> [Supplied text]
☆ ☆ ☆ ☆ ☆ ☆ ☆
History, they say, is written by the victors.
For just over a week, we still enjoy the title of defending T20 World Cup champions. Let us, therefore, while we still can, rewrite history.
Not, like Christopher Columbus and the Spaniards and all the self-serving colonial powers, with a view to whitewashing the past. No, our purpose is to endeavour to shape the future; there are more T20 World Cups to come.
To forestall any recurrence of the debacle that was, for Kieron Pollard’s theoretically talented T20 troops, the 2021 World Cup in the UAE and Oman.
So travel back in time with me to five years ago. The final of the 2016 T20 World Cup in Kolkata, India. We all know well—too well!—how it happened, how Carlos Brathwaite clouted four huge sixes off the first four balls of the final over. Let us focus instead on how it could have happened.
Because if it had turned out that way, Thursday would not have hurt so bad. Indeed, I want to argue, Thursday may not have happened at all.
Six balls are left. To win a second World Cup in three attempts, WI must get 19 runs off them. Thanks to Marlon Samuels, hero of the 2012 win and top scorer here today, WI have momentum on their side. But not much else.
At the start of the all-important final over, Samuels, on song, has failed to get on strike.
☆ ☆ ☆ ☆ ☆ ☆ ☆
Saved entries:
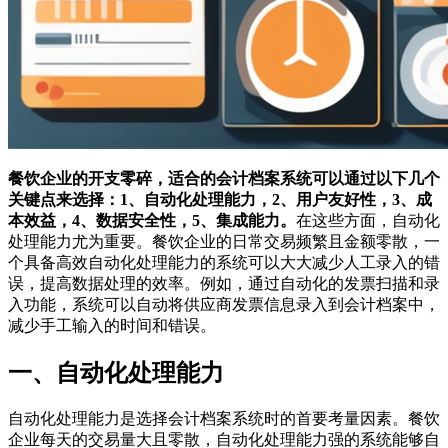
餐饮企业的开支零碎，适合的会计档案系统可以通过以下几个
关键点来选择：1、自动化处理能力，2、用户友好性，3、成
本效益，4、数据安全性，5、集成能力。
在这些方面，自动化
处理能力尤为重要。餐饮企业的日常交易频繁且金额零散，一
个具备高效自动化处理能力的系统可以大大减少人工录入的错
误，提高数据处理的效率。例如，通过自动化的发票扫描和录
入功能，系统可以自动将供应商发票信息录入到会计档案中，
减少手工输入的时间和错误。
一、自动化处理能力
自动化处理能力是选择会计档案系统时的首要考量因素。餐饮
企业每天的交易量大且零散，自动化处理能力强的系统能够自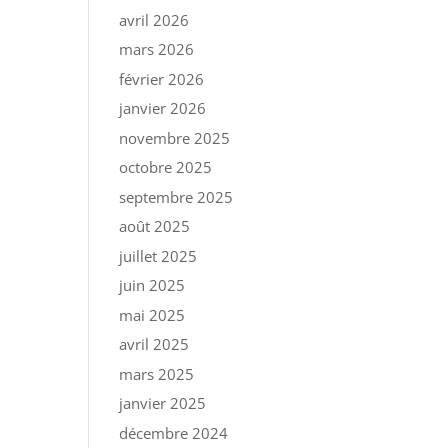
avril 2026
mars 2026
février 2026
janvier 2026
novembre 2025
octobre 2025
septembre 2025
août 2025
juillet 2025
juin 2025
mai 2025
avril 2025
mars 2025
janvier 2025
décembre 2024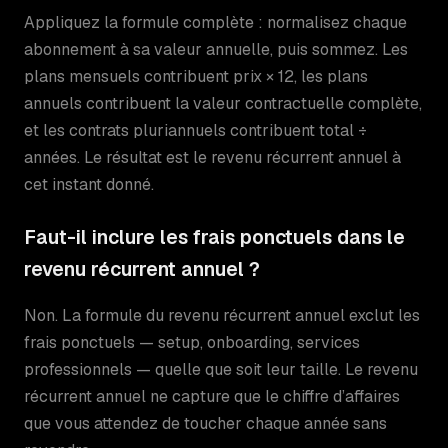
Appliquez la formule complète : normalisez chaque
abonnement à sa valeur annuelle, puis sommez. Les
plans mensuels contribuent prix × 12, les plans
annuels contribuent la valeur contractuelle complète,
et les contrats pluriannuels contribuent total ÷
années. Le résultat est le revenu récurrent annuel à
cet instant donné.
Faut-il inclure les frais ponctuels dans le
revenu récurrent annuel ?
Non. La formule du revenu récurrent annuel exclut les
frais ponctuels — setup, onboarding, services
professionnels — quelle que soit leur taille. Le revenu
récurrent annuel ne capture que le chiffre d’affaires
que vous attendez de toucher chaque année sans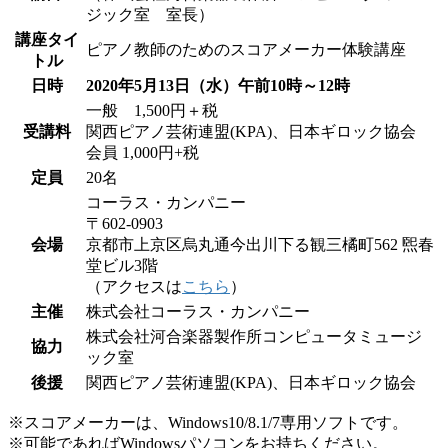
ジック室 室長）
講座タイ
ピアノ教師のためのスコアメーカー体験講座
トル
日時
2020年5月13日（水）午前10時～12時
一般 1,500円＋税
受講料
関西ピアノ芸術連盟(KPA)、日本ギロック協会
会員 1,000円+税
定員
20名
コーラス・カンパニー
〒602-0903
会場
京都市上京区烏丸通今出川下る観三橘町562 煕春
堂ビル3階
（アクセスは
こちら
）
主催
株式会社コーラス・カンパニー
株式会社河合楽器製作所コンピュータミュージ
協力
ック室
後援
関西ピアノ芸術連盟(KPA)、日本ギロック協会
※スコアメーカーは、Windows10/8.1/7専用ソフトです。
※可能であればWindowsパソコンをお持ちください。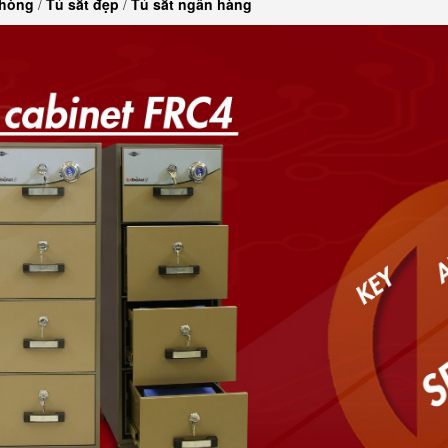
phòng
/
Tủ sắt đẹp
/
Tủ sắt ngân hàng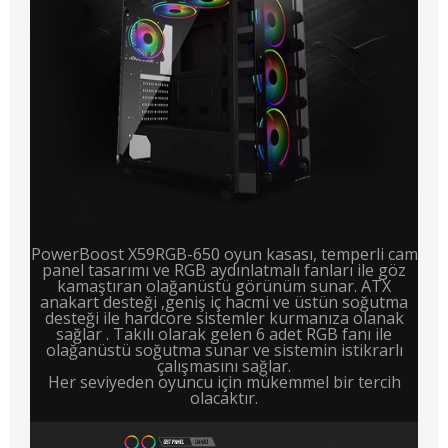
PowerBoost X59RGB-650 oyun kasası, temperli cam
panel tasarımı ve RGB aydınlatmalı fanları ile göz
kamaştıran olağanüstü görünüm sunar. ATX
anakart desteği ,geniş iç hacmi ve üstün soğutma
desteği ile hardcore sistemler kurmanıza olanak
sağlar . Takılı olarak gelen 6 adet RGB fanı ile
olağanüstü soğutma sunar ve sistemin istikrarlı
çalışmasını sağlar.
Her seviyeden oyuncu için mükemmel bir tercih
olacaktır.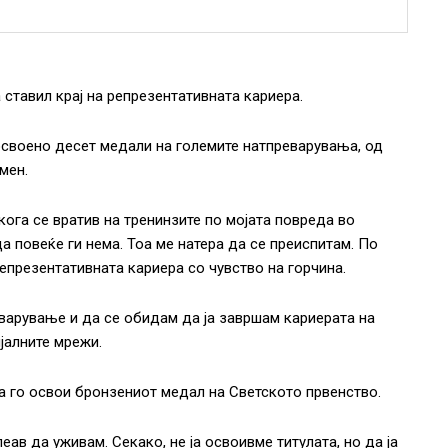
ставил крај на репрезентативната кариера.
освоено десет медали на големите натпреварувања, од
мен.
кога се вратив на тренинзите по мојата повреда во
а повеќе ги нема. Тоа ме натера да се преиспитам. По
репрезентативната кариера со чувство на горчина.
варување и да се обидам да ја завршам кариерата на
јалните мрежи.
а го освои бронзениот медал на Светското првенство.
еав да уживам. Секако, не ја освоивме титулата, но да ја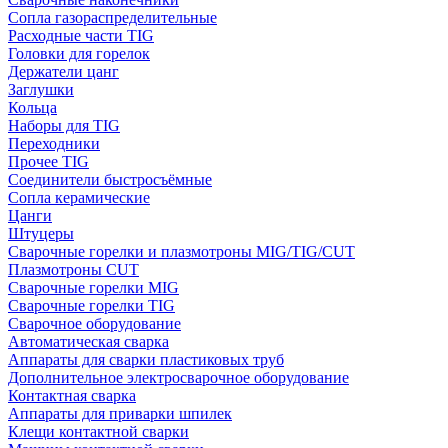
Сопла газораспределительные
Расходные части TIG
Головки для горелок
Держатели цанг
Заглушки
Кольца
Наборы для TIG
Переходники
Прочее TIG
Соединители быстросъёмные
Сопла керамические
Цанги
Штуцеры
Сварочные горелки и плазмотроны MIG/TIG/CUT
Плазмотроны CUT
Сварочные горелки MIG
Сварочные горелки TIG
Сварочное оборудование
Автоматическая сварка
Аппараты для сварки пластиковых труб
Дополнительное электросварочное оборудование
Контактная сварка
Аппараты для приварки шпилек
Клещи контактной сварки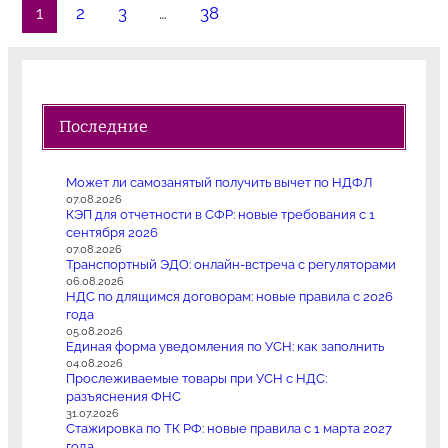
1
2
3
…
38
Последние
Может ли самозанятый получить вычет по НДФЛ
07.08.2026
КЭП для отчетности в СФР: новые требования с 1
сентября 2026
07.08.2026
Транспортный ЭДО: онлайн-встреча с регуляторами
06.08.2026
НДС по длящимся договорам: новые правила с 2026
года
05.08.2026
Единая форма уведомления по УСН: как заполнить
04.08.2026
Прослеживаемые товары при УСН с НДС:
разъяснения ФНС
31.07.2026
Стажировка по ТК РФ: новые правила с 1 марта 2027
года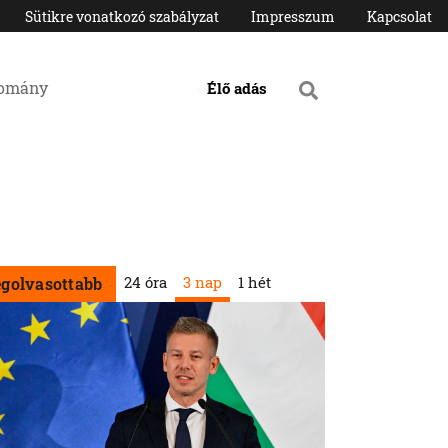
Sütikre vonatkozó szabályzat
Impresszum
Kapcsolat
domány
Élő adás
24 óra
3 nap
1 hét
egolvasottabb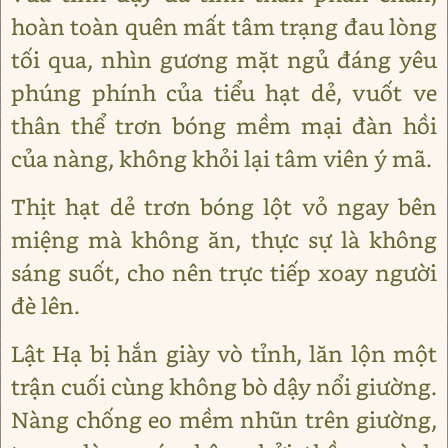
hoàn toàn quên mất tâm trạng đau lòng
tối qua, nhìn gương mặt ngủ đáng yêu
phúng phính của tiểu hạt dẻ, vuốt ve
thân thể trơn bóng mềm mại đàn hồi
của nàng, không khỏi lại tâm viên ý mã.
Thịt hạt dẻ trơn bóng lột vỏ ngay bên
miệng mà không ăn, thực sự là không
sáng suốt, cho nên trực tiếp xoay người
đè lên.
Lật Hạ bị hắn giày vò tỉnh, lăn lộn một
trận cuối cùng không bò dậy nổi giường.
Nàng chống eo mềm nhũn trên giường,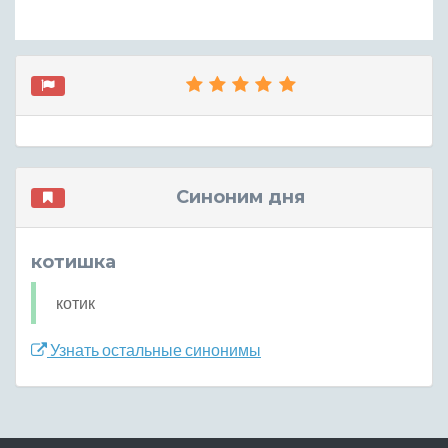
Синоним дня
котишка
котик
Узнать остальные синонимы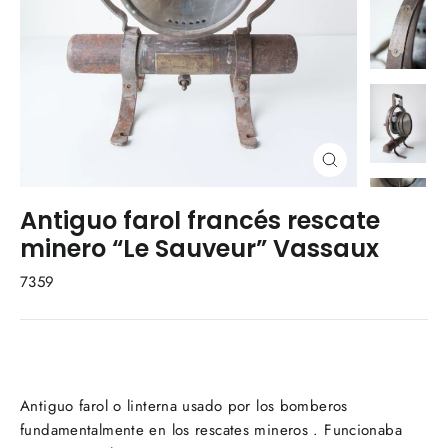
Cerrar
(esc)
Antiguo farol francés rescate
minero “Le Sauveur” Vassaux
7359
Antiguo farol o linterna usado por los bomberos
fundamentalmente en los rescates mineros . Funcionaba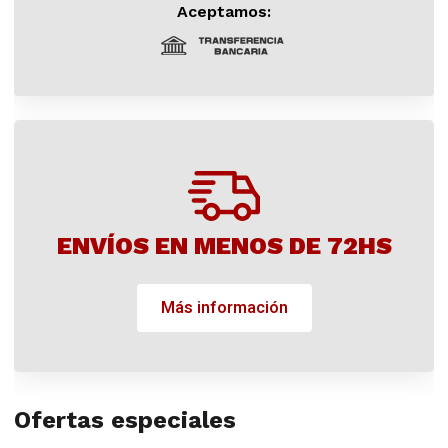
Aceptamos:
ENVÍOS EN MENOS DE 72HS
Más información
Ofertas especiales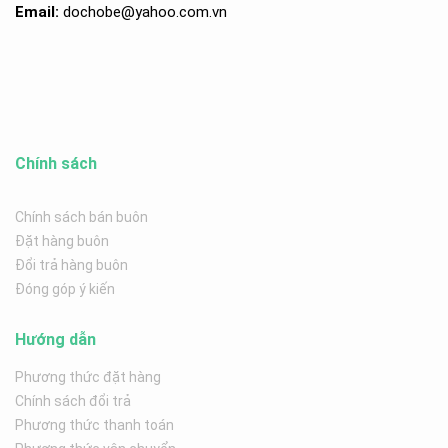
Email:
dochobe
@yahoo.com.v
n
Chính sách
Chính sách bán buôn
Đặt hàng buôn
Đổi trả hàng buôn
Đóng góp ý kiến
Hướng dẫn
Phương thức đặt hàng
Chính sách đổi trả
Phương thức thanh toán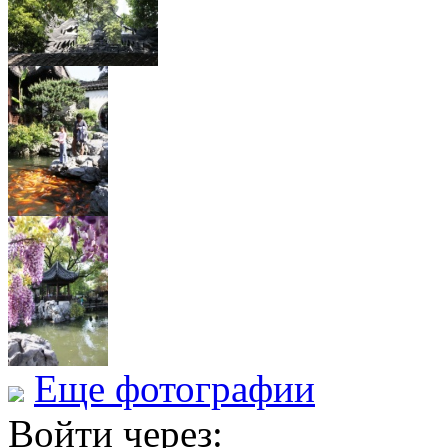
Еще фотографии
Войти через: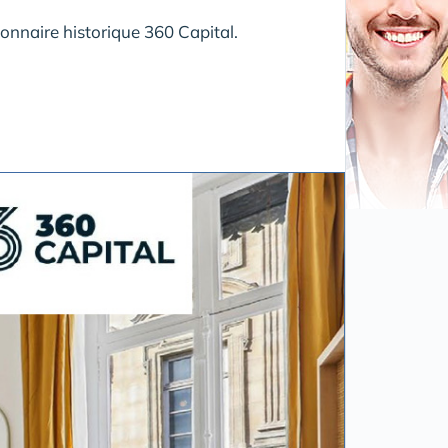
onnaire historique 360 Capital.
☆ ☆ ☆ ☆ ☆ ☆ ☆
> [Written task] Set down the entire T20 World Cup column word for word. The data above is separate material, apart from the T20 World Cup column.

> [Problem solution]
History, they say, is written by the victors.
For just over a week, we still enjoy the title of defending T20 World Cup champions. Let us, therefore, while we still can, rewrite history.
Not, like Christopher Columbus and the Spaniards and all the self-serving colonial powers, with a view to whitewashing the past. No, our purpose is to endeavour to shape the future; there are more T20 World Cups to come.
To forestall any recurrence of the debacle that was, for Kieron Pollard’s theoretically talented T20 troops, the 2021 World Cup in the UAE and Oman.
So travel back in time with me to five years ago. The final of the 2016 T20 World Cup in Kolkata, India. We all know well—too well!—how it happened, how Carlos Brathwaite clouted four huge sixes off the first four balls of the final over. Let us focus instead on how it could have happened.
Because if it had turned out that way, Thursday would not have hurt so bad. Indeed, I want to argue, Thursday may not have happened at all.
Six balls are left. To win a second World Cup in three attempts, WI must get 19 runs off them. Thanks to Marlon Samuels, hero of the 2012 win and top scorer here today, WI have momentum on their side. But not much else.
At the start of the all-important final over, Samuels, on song, has failed to get on strike.